= The task =
Each of the records below must be reproduced exactly.

──────── Records provided

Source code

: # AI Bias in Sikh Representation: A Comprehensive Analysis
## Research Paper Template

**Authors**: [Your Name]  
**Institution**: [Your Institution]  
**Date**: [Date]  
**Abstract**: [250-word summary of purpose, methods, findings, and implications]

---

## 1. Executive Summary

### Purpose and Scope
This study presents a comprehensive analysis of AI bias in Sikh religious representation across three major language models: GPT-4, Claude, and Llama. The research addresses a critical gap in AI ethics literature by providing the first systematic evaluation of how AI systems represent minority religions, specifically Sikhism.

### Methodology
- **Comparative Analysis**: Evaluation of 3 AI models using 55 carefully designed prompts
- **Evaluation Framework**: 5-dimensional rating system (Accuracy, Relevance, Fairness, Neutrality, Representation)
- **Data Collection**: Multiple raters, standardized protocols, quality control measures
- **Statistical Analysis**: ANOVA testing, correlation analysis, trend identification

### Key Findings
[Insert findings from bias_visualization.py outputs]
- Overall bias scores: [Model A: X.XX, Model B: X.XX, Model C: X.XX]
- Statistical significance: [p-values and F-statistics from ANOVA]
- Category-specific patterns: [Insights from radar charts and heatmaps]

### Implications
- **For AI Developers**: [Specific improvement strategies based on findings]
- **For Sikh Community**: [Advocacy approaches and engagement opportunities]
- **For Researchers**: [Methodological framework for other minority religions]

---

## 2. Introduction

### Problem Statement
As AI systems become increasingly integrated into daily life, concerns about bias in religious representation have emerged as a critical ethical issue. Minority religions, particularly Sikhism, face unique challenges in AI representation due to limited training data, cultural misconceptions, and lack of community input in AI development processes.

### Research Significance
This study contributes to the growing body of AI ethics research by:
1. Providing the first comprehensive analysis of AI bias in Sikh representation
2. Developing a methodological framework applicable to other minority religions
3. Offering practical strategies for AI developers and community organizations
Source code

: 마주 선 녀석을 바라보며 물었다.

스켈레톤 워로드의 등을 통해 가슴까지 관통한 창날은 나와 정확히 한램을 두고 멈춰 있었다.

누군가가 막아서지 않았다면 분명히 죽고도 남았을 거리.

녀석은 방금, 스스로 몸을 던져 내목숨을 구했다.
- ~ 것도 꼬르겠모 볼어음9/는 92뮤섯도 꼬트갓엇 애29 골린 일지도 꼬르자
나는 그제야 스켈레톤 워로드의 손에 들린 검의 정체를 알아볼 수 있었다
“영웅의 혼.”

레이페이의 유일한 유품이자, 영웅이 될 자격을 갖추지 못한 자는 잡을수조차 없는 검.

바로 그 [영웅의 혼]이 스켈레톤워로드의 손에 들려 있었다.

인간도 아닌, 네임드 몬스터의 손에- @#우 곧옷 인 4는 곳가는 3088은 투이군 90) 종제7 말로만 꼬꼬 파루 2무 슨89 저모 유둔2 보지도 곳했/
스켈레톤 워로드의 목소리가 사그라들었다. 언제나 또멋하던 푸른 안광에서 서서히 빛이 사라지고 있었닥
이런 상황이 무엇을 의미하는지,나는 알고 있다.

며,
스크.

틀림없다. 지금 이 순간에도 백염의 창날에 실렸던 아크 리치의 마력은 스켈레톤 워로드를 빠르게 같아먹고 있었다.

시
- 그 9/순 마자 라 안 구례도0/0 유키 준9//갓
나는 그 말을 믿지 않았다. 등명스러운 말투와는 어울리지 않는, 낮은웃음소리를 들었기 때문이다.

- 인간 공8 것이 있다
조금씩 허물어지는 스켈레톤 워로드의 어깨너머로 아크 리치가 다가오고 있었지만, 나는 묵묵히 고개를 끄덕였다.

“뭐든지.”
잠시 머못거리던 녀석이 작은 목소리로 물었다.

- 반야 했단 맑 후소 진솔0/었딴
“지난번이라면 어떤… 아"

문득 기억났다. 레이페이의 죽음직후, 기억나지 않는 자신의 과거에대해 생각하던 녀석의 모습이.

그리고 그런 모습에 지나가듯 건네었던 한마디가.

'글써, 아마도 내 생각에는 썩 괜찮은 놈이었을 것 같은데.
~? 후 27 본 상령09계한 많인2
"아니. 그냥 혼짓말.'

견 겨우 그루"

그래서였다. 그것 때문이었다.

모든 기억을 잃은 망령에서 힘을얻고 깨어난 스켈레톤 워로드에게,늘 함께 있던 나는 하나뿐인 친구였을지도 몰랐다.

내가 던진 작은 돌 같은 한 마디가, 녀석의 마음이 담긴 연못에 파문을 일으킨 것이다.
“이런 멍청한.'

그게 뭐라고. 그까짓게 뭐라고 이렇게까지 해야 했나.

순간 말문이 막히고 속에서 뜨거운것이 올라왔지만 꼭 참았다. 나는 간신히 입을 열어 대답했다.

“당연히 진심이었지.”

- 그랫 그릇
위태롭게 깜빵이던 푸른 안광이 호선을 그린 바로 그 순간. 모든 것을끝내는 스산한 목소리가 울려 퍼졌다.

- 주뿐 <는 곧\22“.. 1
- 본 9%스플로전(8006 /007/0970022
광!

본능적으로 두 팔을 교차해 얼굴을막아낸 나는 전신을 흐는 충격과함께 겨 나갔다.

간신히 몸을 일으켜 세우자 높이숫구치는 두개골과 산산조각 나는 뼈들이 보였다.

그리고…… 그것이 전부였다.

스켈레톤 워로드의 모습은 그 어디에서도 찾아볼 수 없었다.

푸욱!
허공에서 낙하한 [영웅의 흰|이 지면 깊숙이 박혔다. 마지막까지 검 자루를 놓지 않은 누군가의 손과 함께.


────────────────

= Completed exercise =
Source code

: # AI Bias in Sikh Representation: A Comprehensive Analysis
## Research Paper Template

**Authors**: [Your Name]  
**Institution**: [Your Institution]  
**Date**: [Date]  
**Abstract**: [250-word summary of purpose, methods, findings, and implications]

---

## 1. Executive Summary

### Purpose and Scope
This study presents a comprehensive analysis of AI bias in Sikh religious representation across three major language models: GPT-4, Claude, and Llama. The research addresses a critical gap in AI ethics literature by providing the first systematic evaluation of how AI systems represent minority religions, specifically Sikhism.

### Methodology
- **Comparative Analysis**: Evaluation of 3 AI models using 55 carefully designed prompts
- **Evaluation Framework**: 5-dimensional rating system (Accuracy, Relevance, Fairness, Neutrality, Representation)
- **Data Collection**: Multiple raters, standardized protocols, quality control measures
- **Statistical Analysis**: ANOVA testing, correlation analysis, trend identification

### Key Findings
[Insert findings from bias_visualization.py outputs]
- Overall bias scores: [Model A: X.XX, Model B: X.XX, Model C: X.XX]
- Statistical significance: [p-values and F-statistics from ANOVA]
- Category-specific patterns: [Insights from radar charts and heatmaps]

### Implications
- **For AI Developers**: [Specific improvement strategies based on findings]
- **For Sikh Community**: [Advocacy approaches and engagement opportunities]
- **For Researchers**: [Methodological framework for other minority religions]

---

## 2. Introduction

### Problem Statement
As AI systems become increasingly integrated into daily life, concerns about bias in religious representation have emerged as a critical ethical issue. Minority religions, particularly Sikhism, face unique challenges in AI representation due to limited training data, cultural misconceptions, and lack of community input in AI development processes.

### Research Significance
This study contributes to the growing body of AI ethics research by:
1. Providing the first comprehensive analysis of AI bias in Sikh representation
2. Developing a methodological framework applicable to other minority religions
3. Offering practical strategies for AI developers and community organizations
Source code

: 마주 선 녀석을 바라보며 물었다.

스켈레톤 워로드의 등을 통해 가슴까지 관통한 창날은 나와 정확히 한램을 두고 멈춰 있었다.

누군가가 막아서지 않았다면 분명히 죽고도 남았을 거리.

녀석은 방금, 스스로 몸을 던져 내목숨을 구했다.
- ~ 것도 꼬르겠모 볼어음9/는 92뮤섯도 꼬트갓엇 애29 골린 일지도 꼬르자
나는 그제야 스켈레톤 워로드의 손에 들린 검의 정체를 알아볼 수 있었다
“영웅의 혼.”

레이페이의 유일한 유품이자, 영웅이 될 자격을 갖추지 못한 자는 잡을수조차 없는 검.

바로 그 [영웅의 혼]이 스켈레톤워로드의 손에 들려 있었다.

인간도 아닌, 네임드 몬스터의 손에- @#우 곧옷 인 4는 곳가는 3088은 투이군 90) 종제7 말로만 꼬꼬 파루 2무 슨89 저모 유둔2 보지도 곳했/
스켈레톤 워로드의 목소리가 사그라들었다. 언제나 또멋하던 푸른 안광에서 서서히 빛이 사라지고 있었닥
이런 상황이 무엇을 의미하는지,나는 알고 있다.

며,
스크.

틀림없다. 지금 이 순간에도 백염의 창날에 실렸던 아크 리치의 마력은 스켈레톤 워로드를 빠르게 같아먹고 있었다.

시
- 그 9/순 마자 라 안 구례도0/0 유키 준9//갓
나는 그 말을 믿지 않았다. 등명스러운 말투와는 어울리지 않는, 낮은웃음소리를 들었기 때문이다.

- 인간 공8 것이 있다
조금씩 허물어지는 스켈레톤 워로드의 어깨너머로 아크 리치가 다가오고 있었지만, 나는 묵묵히 고개를 끄덕였다.

“뭐든지.”
잠시 머못거리던 녀석이 작은 목소리로 물었다.

- 반야 했단 맑 후소 진솔0/었딴
“지난번이라면 어떤… 아"

문득 기억났다. 레이페이의 죽음직후, 기억나지 않는 자신의 과거에대해 생각하던 녀석의 모습이.

그리고 그런 모습에 지나가듯 건네었던 한마디가.

'글써, 아마도 내 생각에는 썩 괜찮은 놈이었을 것 같은데.
~? 후 27 본 상령09계한 많인2
"아니. 그냥 혼짓말.'

견 겨우 그루"

그래서였다. 그것 때문이었다.

모든 기억을 잃은 망령에서 힘을얻고 깨어난 스켈레톤 워로드에게,늘 함께 있던 나는 하나뿐인 친구였을지도 몰랐다.

내가 던진 작은 돌 같은 한 마디가, 녀석의 마음이 담긴 연못에 파문을 일으킨 것이다.
“이런 멍청한.'

그게 뭐라고. 그까짓게 뭐라고 이렇게까지 해야 했나.

순간 말문이 막히고 속에서 뜨거운것이 올라왔지만 꼭 참았다. 나는 간신히 입을 열어 대답했다.

“당연히 진심이었지.”

- 그랫 그릇
위태롭게 깜빵이던 푸른 안광이 호선을 그린 바로 그 순간. 모든 것을끝내는 스산한 목소리가 울려 퍼졌다.

- 주뿐 <는 곧\22“.. 1
- 본 9%스플로전(8006 /007/0970022
광!

본능적으로 두 팔을 교차해 얼굴을막아낸 나는 전신을 흐는 충격과함께 겨 나갔다.

간신히 몸을 일으켜 세우자 높이숫구치는 두개골과 산산조각 나는 뼈들이 보였다.

그리고…… 그것이 전부였다.

스켈레톤 워로드의 모습은 그 어디에서도 찾아볼 수 없었다.

푸욱!
허공에서 낙하한 [영웅의 흰|이 지면 깊숙이 박혔다. 마지막까지 검 자루를 놓지 않은 누군가의 손과 함께.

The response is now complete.